- [SUPPLIED INFORMATION]
- Opening Delimiter -

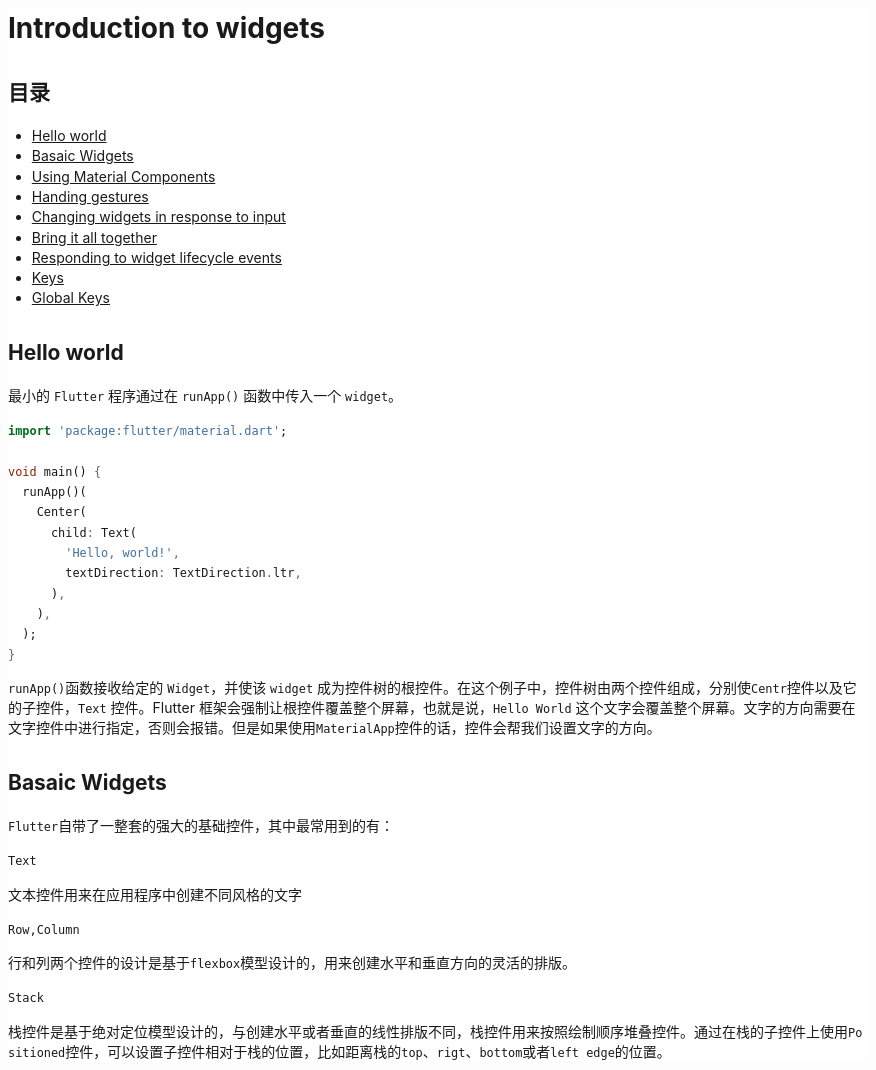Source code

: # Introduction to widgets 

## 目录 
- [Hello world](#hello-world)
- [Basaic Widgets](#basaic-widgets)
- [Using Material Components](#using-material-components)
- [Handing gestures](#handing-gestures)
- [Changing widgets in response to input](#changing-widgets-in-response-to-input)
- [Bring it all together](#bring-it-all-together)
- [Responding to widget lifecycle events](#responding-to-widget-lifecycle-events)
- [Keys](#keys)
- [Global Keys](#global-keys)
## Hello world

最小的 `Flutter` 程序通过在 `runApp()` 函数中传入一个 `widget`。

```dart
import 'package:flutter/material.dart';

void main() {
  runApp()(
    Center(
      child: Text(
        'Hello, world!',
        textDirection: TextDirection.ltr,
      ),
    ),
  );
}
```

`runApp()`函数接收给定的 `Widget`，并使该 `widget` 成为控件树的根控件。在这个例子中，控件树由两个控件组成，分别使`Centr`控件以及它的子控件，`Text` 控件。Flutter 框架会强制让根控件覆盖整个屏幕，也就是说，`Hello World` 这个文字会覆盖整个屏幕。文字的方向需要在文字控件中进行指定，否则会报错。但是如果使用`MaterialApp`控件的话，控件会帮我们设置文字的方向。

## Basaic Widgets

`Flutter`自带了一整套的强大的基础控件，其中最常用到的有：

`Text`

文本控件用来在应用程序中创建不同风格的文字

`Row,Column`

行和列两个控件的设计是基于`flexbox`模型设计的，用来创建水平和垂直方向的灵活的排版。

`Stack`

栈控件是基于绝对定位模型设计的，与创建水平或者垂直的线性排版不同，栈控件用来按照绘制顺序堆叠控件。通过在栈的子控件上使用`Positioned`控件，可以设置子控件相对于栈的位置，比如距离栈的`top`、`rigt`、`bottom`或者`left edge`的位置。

- Closing Delimiter -
- Opening Delimiter -

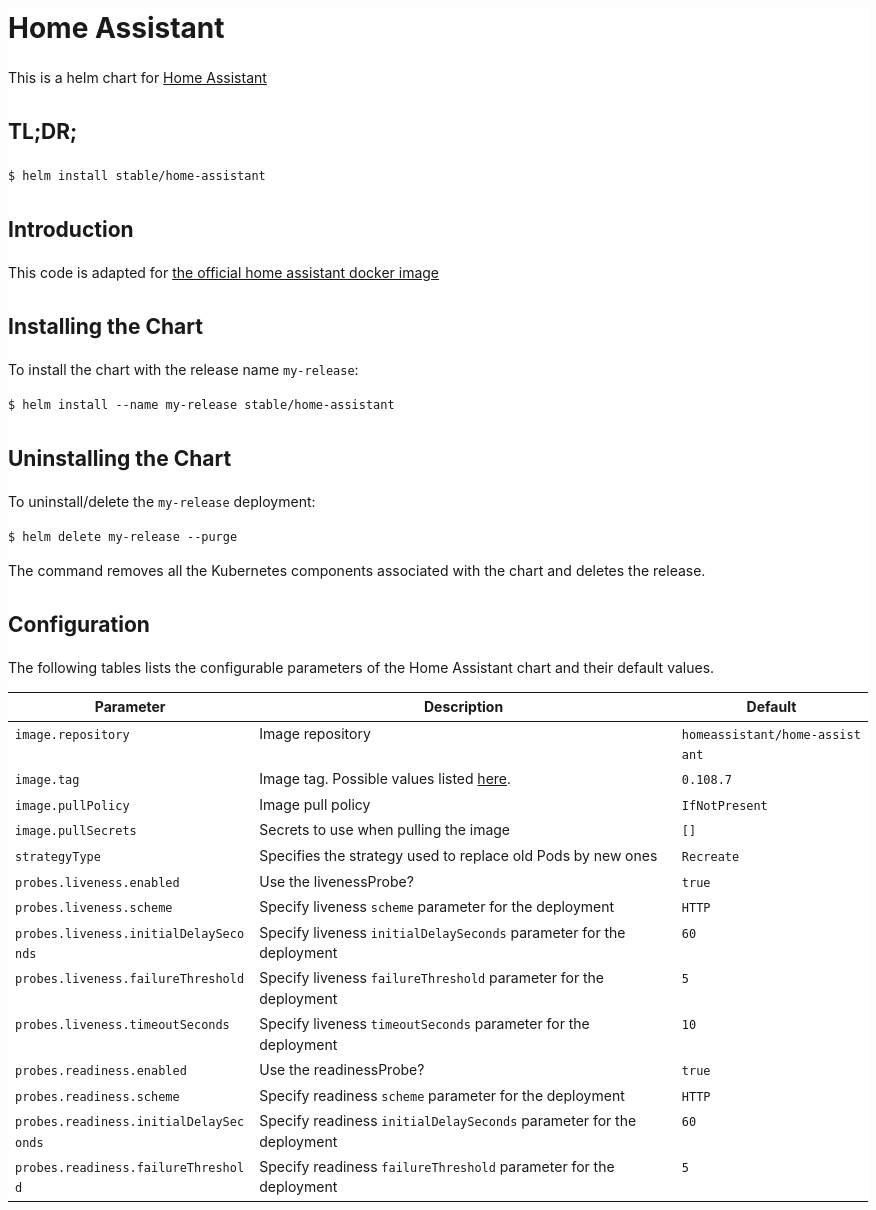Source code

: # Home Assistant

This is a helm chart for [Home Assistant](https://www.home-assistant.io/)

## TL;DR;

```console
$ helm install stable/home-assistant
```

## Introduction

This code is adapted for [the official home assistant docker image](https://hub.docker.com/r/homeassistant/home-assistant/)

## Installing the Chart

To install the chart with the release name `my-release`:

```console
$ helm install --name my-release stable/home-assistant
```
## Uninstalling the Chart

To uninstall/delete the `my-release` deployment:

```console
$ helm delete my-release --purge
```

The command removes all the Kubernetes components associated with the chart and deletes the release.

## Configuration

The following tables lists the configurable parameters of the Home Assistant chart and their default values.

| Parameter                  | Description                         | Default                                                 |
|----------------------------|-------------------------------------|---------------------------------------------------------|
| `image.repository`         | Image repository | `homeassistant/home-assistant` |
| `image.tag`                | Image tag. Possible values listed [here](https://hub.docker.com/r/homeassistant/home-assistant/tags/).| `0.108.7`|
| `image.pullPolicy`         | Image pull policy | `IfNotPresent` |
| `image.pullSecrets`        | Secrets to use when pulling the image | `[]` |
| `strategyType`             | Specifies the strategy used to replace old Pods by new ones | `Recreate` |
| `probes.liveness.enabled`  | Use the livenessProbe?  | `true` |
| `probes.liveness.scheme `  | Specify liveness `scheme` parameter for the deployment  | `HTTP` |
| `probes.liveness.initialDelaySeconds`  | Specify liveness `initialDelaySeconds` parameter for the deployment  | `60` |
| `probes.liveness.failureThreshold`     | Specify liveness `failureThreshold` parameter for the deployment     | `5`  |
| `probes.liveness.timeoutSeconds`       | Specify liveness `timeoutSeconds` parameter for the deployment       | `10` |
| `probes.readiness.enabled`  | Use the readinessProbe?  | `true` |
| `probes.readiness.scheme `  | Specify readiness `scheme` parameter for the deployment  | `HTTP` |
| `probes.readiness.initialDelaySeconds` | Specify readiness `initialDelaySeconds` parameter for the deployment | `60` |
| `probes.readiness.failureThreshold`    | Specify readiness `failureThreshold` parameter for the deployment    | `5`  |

- Closing Delimiter -

- [YOUR GOAL] Which lines in the material above include the string "Basaic"? Pull them out.

- [SOLUTION FOR THIS TASK]
- [Basaic Widgets](#basaic-widgets)
## Basaic Widgets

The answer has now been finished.